What the task requires: Reproduce the lines below word for word, leaving out the pictures.
/---
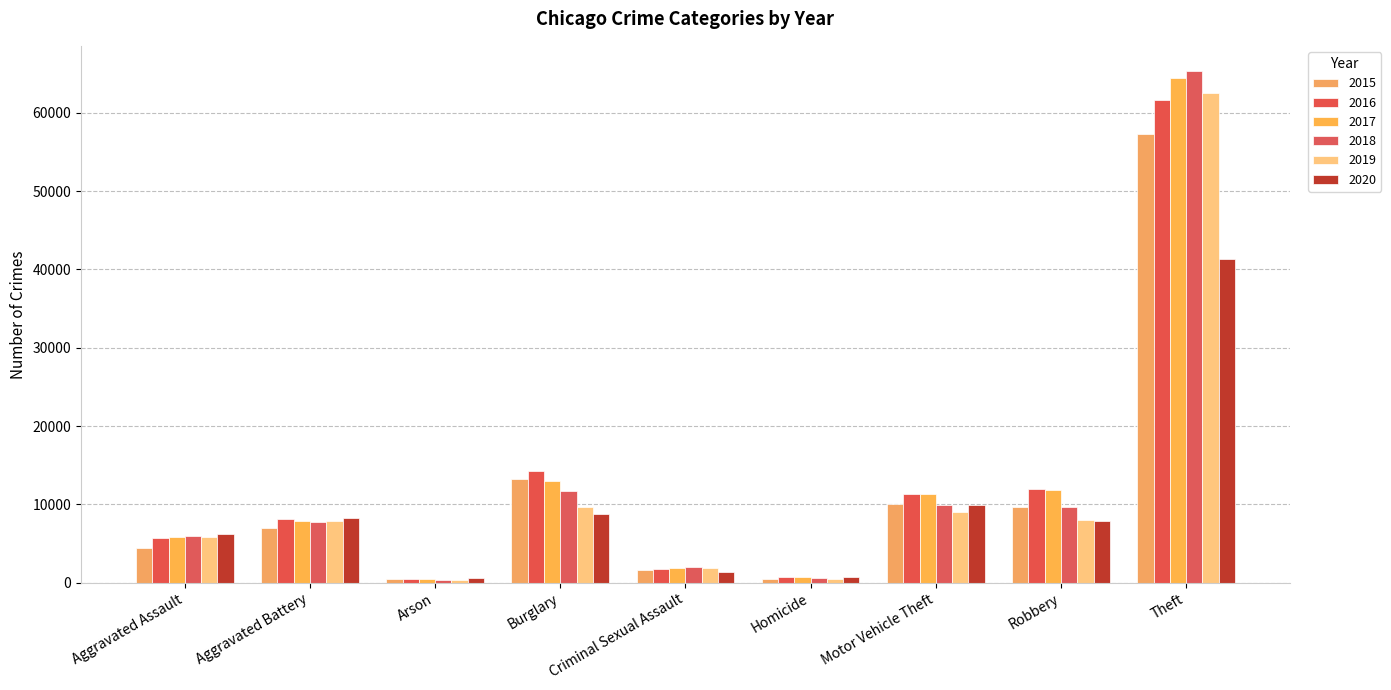

What is the value of the 2020 bar at the 1st from the left?

6263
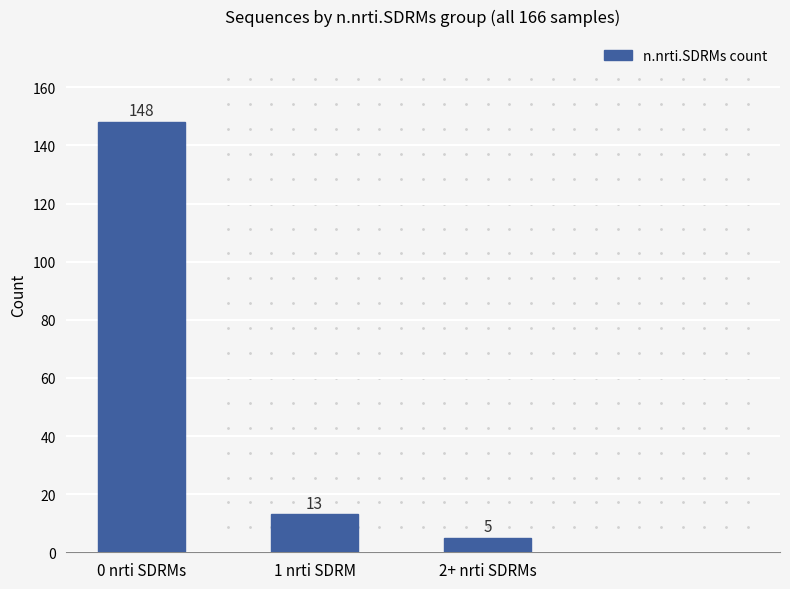

What is the greatest value displayed?

148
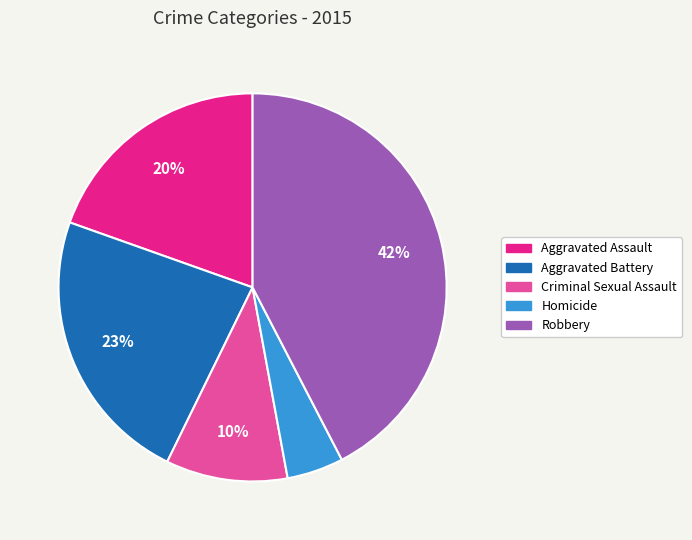

Count the number of slices in the pie.

5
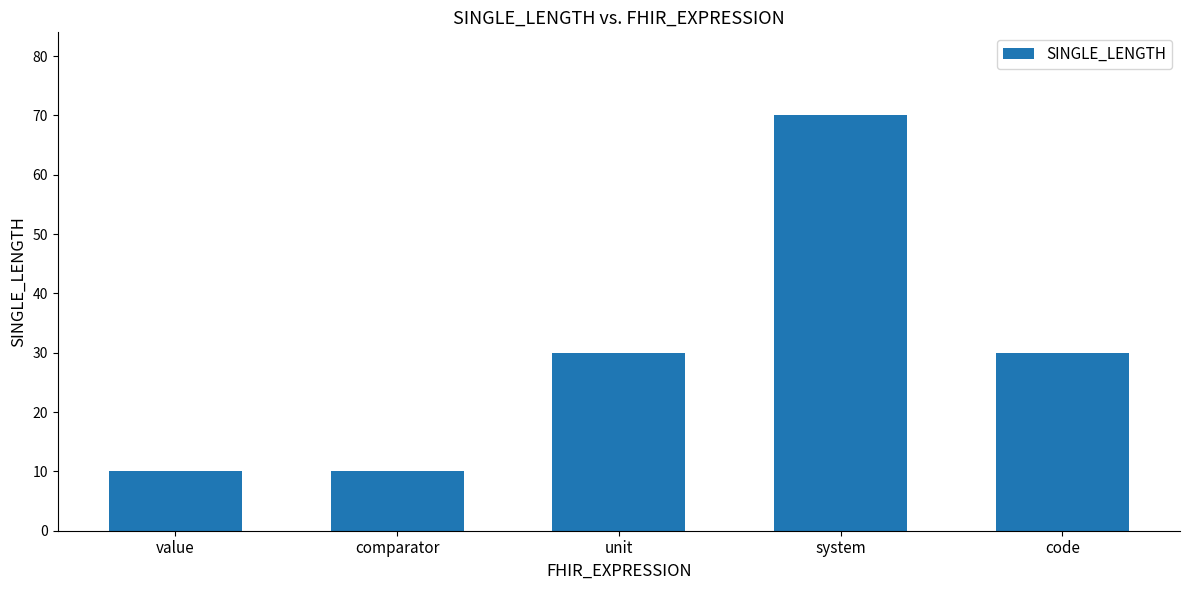

Is it true that the value at system is 33?

False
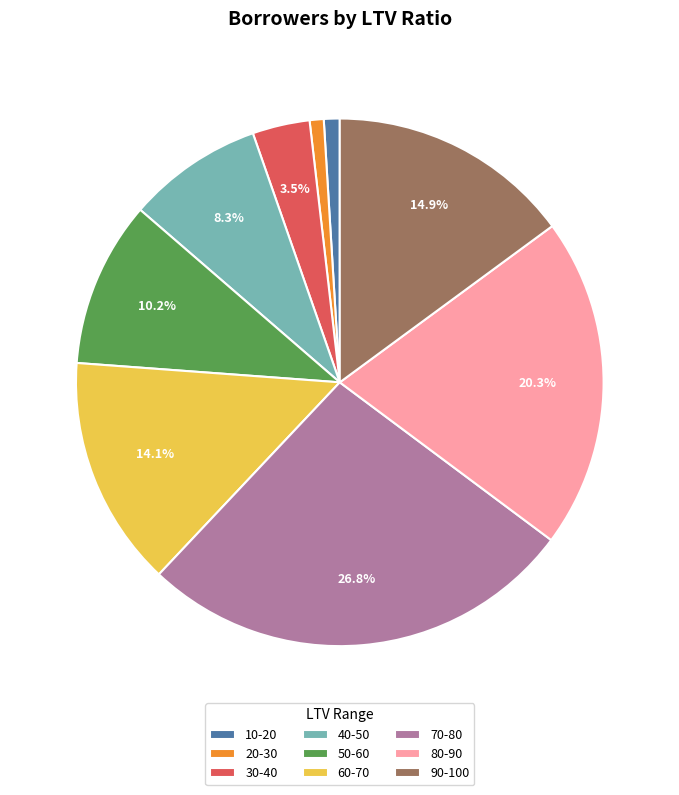

Count the number of slices in the pie.

9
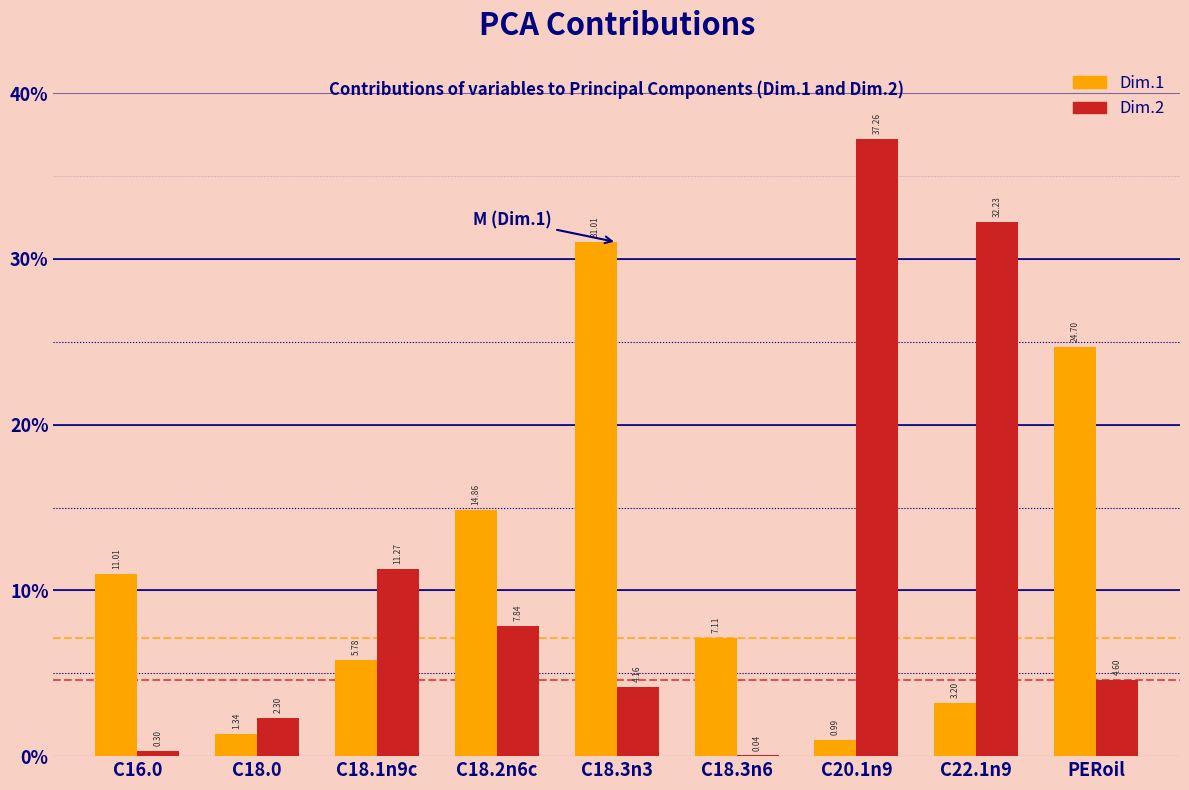

Is the value of Dim.1 at C20.1n9 greater than the value of Dim.2 at C20.1n9?

No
\---
Answer to the problem:
What is the value of the 2020 bar at the 1st from the left?

6263

What is the greatest value displayed?

148

Count the number of slices in the pie.

5

Is it true that the value at system is 33?

False

Count the number of slices in the pie.

9

Is the value of Dim.1 at C20.1n9 greater than the value of Dim.2 at C20.1n9?

No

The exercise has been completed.